Starting the Playground and Prompting NIM#

Once you have enabled Gen AI Studio and properly labeled your models, you can use the built-in Playground to verify the deployment and experiment with model behavior.

Access the Playground#

The playground is a web-based chat interface integrated directly into the OpenShift AI Dashboard, providing a “private ChatGPT-like” experience for your own hosted models.

  1. Open the Red Hat OpenShift AI Dashboard.

  2. From the side navigation menu, select Gen AI StudioPlayground.

  3. Click Create playground

    1. The Playground image needs to be downloaded the first time the Playground is opened so it may take longer than usual.

_images/red-hat-ai-factory-02.png

Configure the Chat Session#

Before prompting, you must select your specific NIM-backed model from the catalog of registered AI assets.

  • Select Project: Choose the Data Science Project containing your NIM deployment from the dropdown list.

  • Select Model: Choose your model from the Model list.

    Note

    If the model is greyed out, verify that both opendatahub.io/genai-asset and opendatahub.io/dashboard labels are applied to the InferenceService.

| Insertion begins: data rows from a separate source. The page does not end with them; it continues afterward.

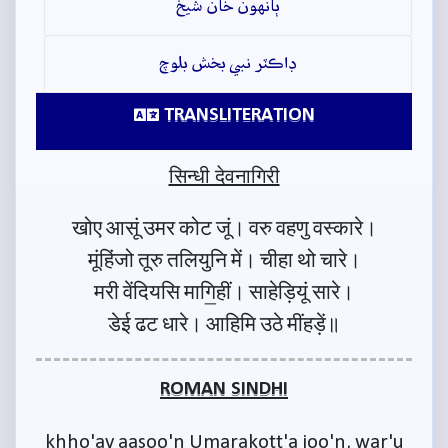
ٻانهون خان شيخ
ڊاڪٽر نبي بخش بلوچ
TRANSLITERATION
सिन्धी देवनागिरी
खोए आसूं उमर कोट जूं। वरु वहणु वस्कारे।
मूंहिंजो तूरु तलियुनि में। चीहा थो चारे।
मरी वेंदियसि मागि॒हीं। साहेड़ियूं सारे।
डेई ढट धारे। आहिमि उठे मींहड़ें॥
ROMAN SINDHI
khho'ay aasoo'n Umarakott'a joo'n, war'u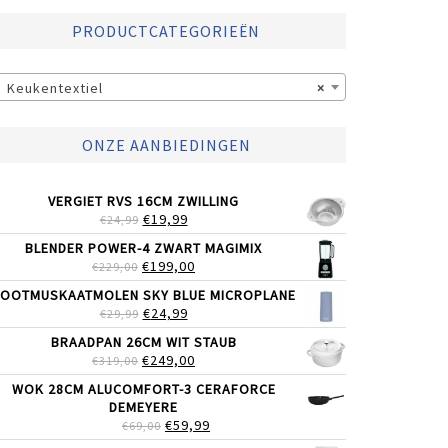
PRODUCTCATEGORIEËN
Keukentextiel
×
ONZE AANBIEDINGEN
VERGIET RVS 16CM ZWILLING
OORSPRONKELIJKE
HUIDIGE
€
19,99
€
24,99
PRIJS
PRIJS
BLENDER POWER-4 ZWART MAGIMIX
WAS:
IS:
OORSPRONKELIJKE
HUIDIGE
€
199,00
€
229,00
€24,99.
€19,99.
PRIJS
PRIJS
OOTMUSKAATMOLEN SKY BLUE MICROPLANE
WAS:
IS:
OORSPRONKELIJKE
HUIDIGE
€
24,99
€
29,99
€229,00.
€199,00.
PRIJS
PRIJS
BRAADPAN 26CM WIT STAUB
WAS:
IS:
OORSPRONKELIJKE
HUIDIGE
€
249,00
€
319,00
€29,99.
€24,99.
PRIJS
PRIJS
WOK 28CM ALUCOMFORT-3 CERAFORCE
WAS:
IS:
DEMEYERE
€319,00.
€249,00.
OORSPRONKELIJKE
HUIDIGE
€
59,99
€
69,00
PRIJS
PRIJS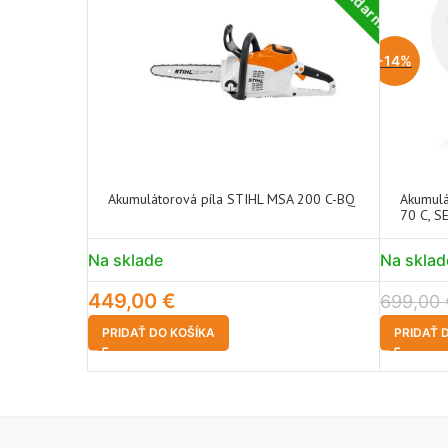
-14%
Akumulátorová píla STIHL MSA 200 C-BQ
Akumulá
70 C, S
Na sklade
Na sklad
449,00
€
699,00
PRIDAŤ DO KOŠÍKA
PRIDAŤ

  • Adjust Parameters: Fine-tune the generation settings as needed:

    • Temperature: Set between 0.1–0.3 for factual/deterministic responses, or higher (0.7+) for more creative outputs.

    • Streaming: Enable this to view the model’s response in real-time as it is generated.

You can now prompt the model and experiment using the other features of the Playground.

Troubleshooting: If you don’t receive a response or get a 404 Not Found, ensure you followed the steps to set the previous NIM_SERVED_MODEL_NAME environment variable to match your InferenceService name.